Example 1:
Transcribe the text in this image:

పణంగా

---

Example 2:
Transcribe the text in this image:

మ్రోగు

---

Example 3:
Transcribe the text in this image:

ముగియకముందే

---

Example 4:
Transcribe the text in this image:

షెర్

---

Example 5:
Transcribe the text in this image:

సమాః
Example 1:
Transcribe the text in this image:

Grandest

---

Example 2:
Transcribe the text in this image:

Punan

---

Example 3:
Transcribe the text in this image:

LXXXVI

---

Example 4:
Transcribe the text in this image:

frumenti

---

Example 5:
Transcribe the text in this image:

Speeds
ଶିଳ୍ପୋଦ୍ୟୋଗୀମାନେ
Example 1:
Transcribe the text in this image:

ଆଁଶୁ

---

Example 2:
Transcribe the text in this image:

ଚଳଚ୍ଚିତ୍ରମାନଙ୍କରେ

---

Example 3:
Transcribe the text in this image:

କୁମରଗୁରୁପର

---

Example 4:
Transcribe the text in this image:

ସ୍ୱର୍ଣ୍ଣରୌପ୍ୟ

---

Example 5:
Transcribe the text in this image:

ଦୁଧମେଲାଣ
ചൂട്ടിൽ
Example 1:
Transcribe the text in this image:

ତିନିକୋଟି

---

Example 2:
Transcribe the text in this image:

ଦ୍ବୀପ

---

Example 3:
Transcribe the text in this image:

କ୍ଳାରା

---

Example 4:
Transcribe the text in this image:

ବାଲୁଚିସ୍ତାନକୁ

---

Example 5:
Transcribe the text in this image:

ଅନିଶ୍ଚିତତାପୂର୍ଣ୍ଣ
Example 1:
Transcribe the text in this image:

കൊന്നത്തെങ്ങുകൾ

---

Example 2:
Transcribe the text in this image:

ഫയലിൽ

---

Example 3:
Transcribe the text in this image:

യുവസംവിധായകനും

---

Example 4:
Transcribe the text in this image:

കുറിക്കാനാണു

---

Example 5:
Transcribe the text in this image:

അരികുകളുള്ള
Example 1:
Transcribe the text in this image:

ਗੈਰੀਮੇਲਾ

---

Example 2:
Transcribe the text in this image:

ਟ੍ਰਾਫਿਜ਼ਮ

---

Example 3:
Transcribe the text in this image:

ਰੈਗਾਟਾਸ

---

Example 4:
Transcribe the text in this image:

__________________________________________________

*Task goal*:
Your reply must repeat the records above exactly and in full.

*Result of this task*:
Example 1:
Transcribe the text in this image:

పణంగా

---

Example 2:
Transcribe the text in this image:

మ్రోగు

---

Example 3:
Transcribe the text in this image:

ముగియకముందే

---

Example 4:
Transcribe the text in this image:

షెర్

---

Example 5:
Transcribe the text in this image:

సమాః
Example 1:
Transcribe the text in this image:

Grandest

---

Example 2:
Transcribe the text in this image:

Punan

---

Example 3:
Transcribe the text in this image:

LXXXVI

---

Example 4:
Transcribe the text in this image:

frumenti

---

Example 5:
Transcribe the text in this image:

Speeds
ଶିଳ୍ପୋଦ୍ୟୋଗୀମାନେ
Example 1:
Transcribe the text in this image:

ଆଁଶୁ

---

Example 2:
Transcribe the text in this image:

ଚଳଚ୍ଚିତ୍ରମାନଙ୍କରେ

---

Example 3:
Transcribe the text in this image:

କୁମରଗୁରୁପର

---

Example 4:
Transcribe the text in this image:

ସ୍ୱର୍ଣ୍ଣରୌପ୍ୟ

---

Example 5:
Transcribe the text in this image:

ଦୁଧମେଲାଣ
ചൂട്ടിൽ
Example 1:
Transcribe the text in this image:

ତିନିକୋଟି

---

Example 2:
Transcribe the text in this image:

ଦ୍ବୀପ

---

Example 3:
Transcribe the text in this image:

କ୍ଳାରା

---

Example 4:
Transcribe the text in this image:

ବାଲୁଚିସ୍ତାନକୁ

---

Example 5:
Transcribe the text in this image:

ଅନିଶ୍ଚିତତାପୂର୍ଣ୍ଣ
Example 1:
Transcribe the text in this image:

കൊന്നത്തെങ്ങുകൾ

---

Example 2:
Transcribe the text in this image:

ഫയലിൽ

---

Example 3:
Transcribe the text in this image:

യുവസംവിധായകനും

---

Example 4:
Transcribe the text in this image:

കുറിക്കാനാണു

---

Example 5:
Transcribe the text in this image:

അരികുകളുള്ള
Example 1:
Transcribe the text in this image:

ਗੈਰੀਮੇਲਾ

---

Example 2:
Transcribe the text in this image:

ਟ੍ਰਾਫਿਜ਼ਮ

---

Example 3:
Transcribe the text in this image:

ਰੈਗਾਟਾਸ

---

Example 4:
Transcribe the text in this image:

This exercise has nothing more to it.